Now 33, there is little to suggest that Aguta has the peak conditioning and strength to win another marathon, especially since his qualifying time at the Dallas marathon last December was around 2:30.
In fact, Boston officials are somewhat puzzled that Aguta submitted a qualifier, since all previous winners are automatically eligible. But Aguta said the Dallas race was just a trial run to see if he could handle the distance.
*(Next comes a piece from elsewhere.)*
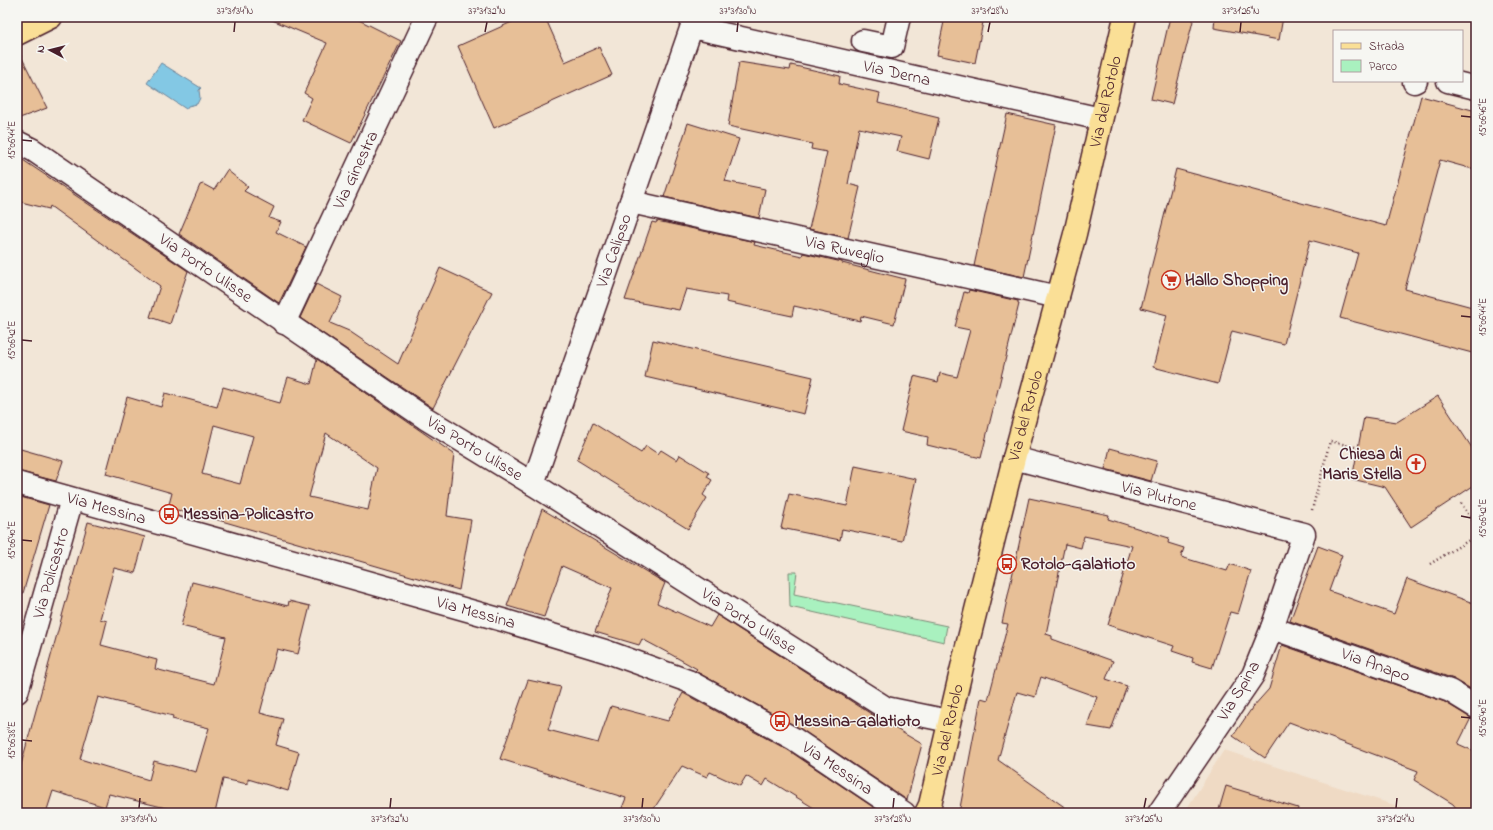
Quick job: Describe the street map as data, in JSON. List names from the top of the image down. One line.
{"streets":{"main road":["Via del Rotolo"],"street":["Via Derna","Via Ginestra","Via Calipso","Via Ruveglio","Via Porto Ulisse","Via Plutone","Via Messina","Via Policastro","Via Anapo","Via Spina"]},"crossings":[["Via Derna","Via del Rotolo"],["Via Derna","Via Calipso"],["Via del Rotolo","Via Ruveglio"],["Via del Rotolo","Via Porto Ulisse"],["Via del Rotolo","Via Plutone"],["Via Ginestra","Via Porto Ulisse"],["Via Calipso","Via Ruveglio"],["Via Calipso","Via Porto Ulisse"],["Via Plutone","Via Spina"],["Via Messina","Via Policastro"],["Via Anapo","Via Spina"]],"places":{"supermarket":["Hallo Shopping"],"church":["Chiesa di Maris Stella"],"bus stop":["Messina-Policastro","Rotolo-Galatioto","Messina-Galatioto"]},"legend":["Strada","Parco"],"north":"left","coordinates":["37°31'34\"N","37°31'32\"N","37°31'30\"N","37°31'28\"N","37°31'26\"N","15°06'46\"E","15°06'44\"E","15°06'42\"E","15°06'40\"E","15°06'38\"E","37°31'24\"N"]}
"I was not running my hardest," he said. "I was just trying to see how it felt to me. Then I trained harder after Dallas."
During the winter he stayed at his training center in Chapel Hill, N.C, a winter climate that resembles the Boston spring, though Patriots Day weather is unpredictable.
But, "I am ready for any weather," said the 5-foot-5-inch Aguta. "I would prefer it between 55 degrees and 70. But I have trained in all conditions and will be ready no matter what the day is like."
That Aguta is back in the race is surprise enough, but he's not running for nostalgia. Aguta is out to win again.
"I am the same man I was in 1997," he said. "If I have luck and the conditions are right and God wills it, I can win again. If God wants me to win I will win. I can win because [physically] I am back to where I was."
Aguta said he hopes his position at the start lets him begin with the established favorites, but he looks forward to competition with runners he knows.
"There are so many oppositions [competitors] from Kenya and all over the world it is just the same as it was eight years back," he said. "I can run just as I did then."
He calls it a miracle. In 2000, after recovering physically and as his mental faculties returned, Aguta considered running again, just to see if it was possible. A year later, he tried some distance work.
He gradually increased his distance, and built a program beginning in 2002. The gains were minimal but steady, Aguta said, and he had no serious setbacks.
By 2003 he was ready for the marathon distance, and the big test was Dallas.
"I just wanted to see what I could do and if it was good enough, I could start thinking about Boston and training for it," Aguta said. "That is all I have set my thinking on -- Boston."
As for the men who beat him, Aguta said anger would only cloud his mind and interfere with his goal. In fact, he said, his only wish for them at this point, "is that they repent for their sins so we can all go to heaven together."
Meanwhile, he is seeking his heaven on earth -- a repeat trip to the winner's circle Monday.